→ **ASSIGNMENT**: Could you repeat the records below exactly, leaving out any pictures?

→ **EXERCISE DATA**:
=======

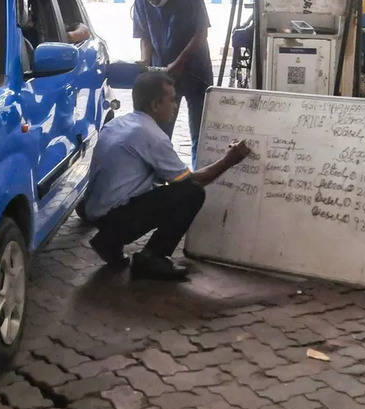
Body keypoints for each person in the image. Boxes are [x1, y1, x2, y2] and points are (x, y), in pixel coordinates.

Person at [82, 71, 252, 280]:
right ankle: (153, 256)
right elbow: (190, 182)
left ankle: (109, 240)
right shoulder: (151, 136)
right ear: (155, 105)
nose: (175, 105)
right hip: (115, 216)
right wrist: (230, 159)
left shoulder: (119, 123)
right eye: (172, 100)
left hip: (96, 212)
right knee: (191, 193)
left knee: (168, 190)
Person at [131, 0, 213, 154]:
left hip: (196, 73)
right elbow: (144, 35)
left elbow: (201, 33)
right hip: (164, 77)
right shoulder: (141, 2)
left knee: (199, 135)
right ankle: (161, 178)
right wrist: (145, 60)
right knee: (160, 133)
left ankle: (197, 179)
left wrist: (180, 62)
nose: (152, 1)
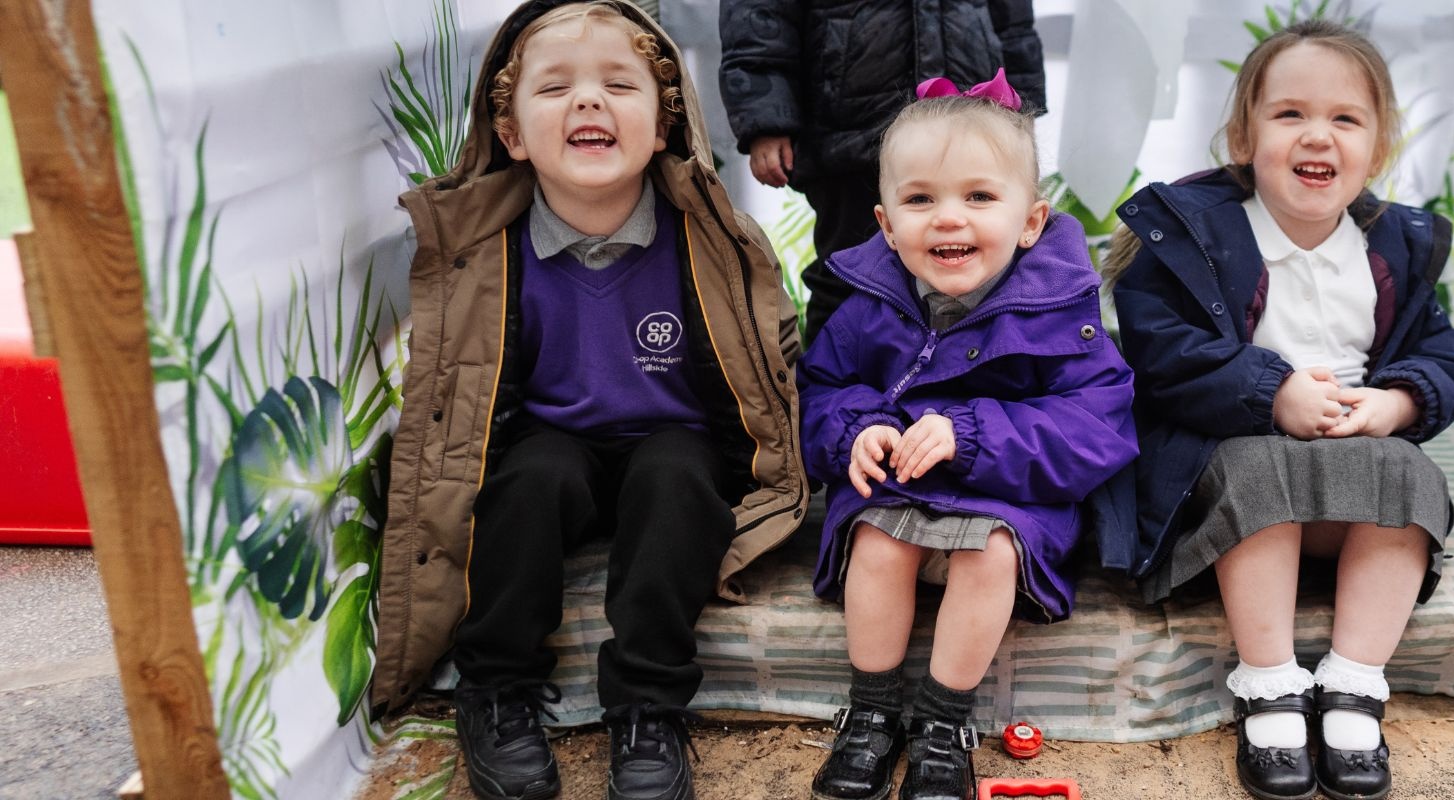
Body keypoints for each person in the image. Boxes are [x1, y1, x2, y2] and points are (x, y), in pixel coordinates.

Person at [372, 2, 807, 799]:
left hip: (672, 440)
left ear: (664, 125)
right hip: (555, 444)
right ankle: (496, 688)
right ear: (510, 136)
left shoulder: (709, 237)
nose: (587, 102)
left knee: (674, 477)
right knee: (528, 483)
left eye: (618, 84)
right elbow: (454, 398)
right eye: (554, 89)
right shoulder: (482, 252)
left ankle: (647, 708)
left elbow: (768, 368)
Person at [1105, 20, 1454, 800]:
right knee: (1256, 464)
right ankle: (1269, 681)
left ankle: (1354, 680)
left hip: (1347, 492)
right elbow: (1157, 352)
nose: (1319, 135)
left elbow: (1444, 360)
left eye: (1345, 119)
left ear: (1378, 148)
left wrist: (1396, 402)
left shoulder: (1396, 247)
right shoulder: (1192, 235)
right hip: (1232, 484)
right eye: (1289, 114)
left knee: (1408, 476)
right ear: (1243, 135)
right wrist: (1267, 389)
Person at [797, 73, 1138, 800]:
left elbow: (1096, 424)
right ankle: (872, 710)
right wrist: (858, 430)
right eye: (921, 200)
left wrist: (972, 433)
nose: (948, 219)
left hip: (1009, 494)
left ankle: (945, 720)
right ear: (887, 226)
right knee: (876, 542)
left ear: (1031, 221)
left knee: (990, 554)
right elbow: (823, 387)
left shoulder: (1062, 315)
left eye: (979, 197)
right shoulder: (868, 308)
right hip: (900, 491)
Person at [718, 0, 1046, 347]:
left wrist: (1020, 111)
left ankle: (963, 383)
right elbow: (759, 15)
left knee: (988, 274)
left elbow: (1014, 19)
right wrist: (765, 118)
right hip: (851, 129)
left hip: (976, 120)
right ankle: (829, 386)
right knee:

=======

→ **REPLY**:
Body keypoints for each person in the image. Boxes are [x1, y1, x2, y2] and points are (x, y), in pixel coordinates.

Person at [82, 71, 252, 280]:
right ankle: (153, 256)
right elbow: (190, 182)
left ankle: (109, 240)
right shoulder: (151, 136)
right ear: (155, 105)
nose: (175, 105)
right hip: (115, 216)
right wrist: (230, 159)
left shoulder: (119, 123)
right eye: (172, 100)
left hip: (96, 212)
right knee: (191, 193)
left knee: (168, 190)
Person at [131, 0, 213, 154]:
left hip: (196, 73)
right elbow: (144, 35)
left elbow: (201, 33)
right hip: (164, 77)
right shoulder: (141, 2)
left knee: (199, 135)
right ankle: (161, 178)
right wrist: (145, 60)
right knee: (160, 133)
left ankle: (197, 179)
left wrist: (180, 62)
nose: (152, 1)
Body keypoints for each person in the image. Boxes are [x1, y1, x2, y2] and points are (x, y), in pixel coordinates.

Person at [372, 2, 807, 799]:
left hip: (672, 440)
left ear: (664, 125)
right hip: (555, 444)
right ankle: (496, 688)
right ear: (510, 136)
left shoulder: (709, 237)
nose: (587, 102)
left knee: (674, 477)
right knee: (528, 483)
left eye: (618, 84)
right elbow: (454, 398)
right eye: (554, 89)
right shoulder: (482, 252)
left ankle: (647, 708)
left elbow: (768, 368)
Person at [1105, 20, 1454, 800]:
right knee: (1256, 464)
right ankle: (1269, 681)
left ankle: (1354, 680)
left hip: (1347, 492)
right elbow: (1157, 352)
nose: (1319, 135)
left elbow: (1444, 360)
left eye: (1345, 119)
left ear: (1378, 148)
left wrist: (1396, 402)
left shoulder: (1396, 247)
right shoulder: (1192, 235)
right hip: (1232, 484)
right eye: (1289, 114)
left knee: (1408, 476)
right ear: (1243, 135)
right wrist: (1267, 389)
Person at [797, 73, 1138, 800]:
left elbow: (1096, 424)
right ankle: (872, 710)
right wrist: (858, 430)
right eye: (921, 200)
left wrist: (972, 433)
nose: (948, 219)
left hip: (1009, 494)
left ankle: (945, 720)
right ear: (887, 226)
right knee: (876, 542)
left ear: (1031, 221)
left knee: (990, 554)
right elbow: (823, 387)
left shoulder: (1062, 315)
left eye: (979, 197)
right shoulder: (868, 308)
right hip: (900, 491)
Person at [718, 0, 1046, 347]:
left wrist: (1020, 111)
left ankle: (963, 383)
right elbow: (759, 15)
left knee: (988, 274)
left elbow: (1014, 19)
right wrist: (765, 118)
right hip: (851, 129)
left hip: (976, 120)
right ankle: (829, 386)
right knee:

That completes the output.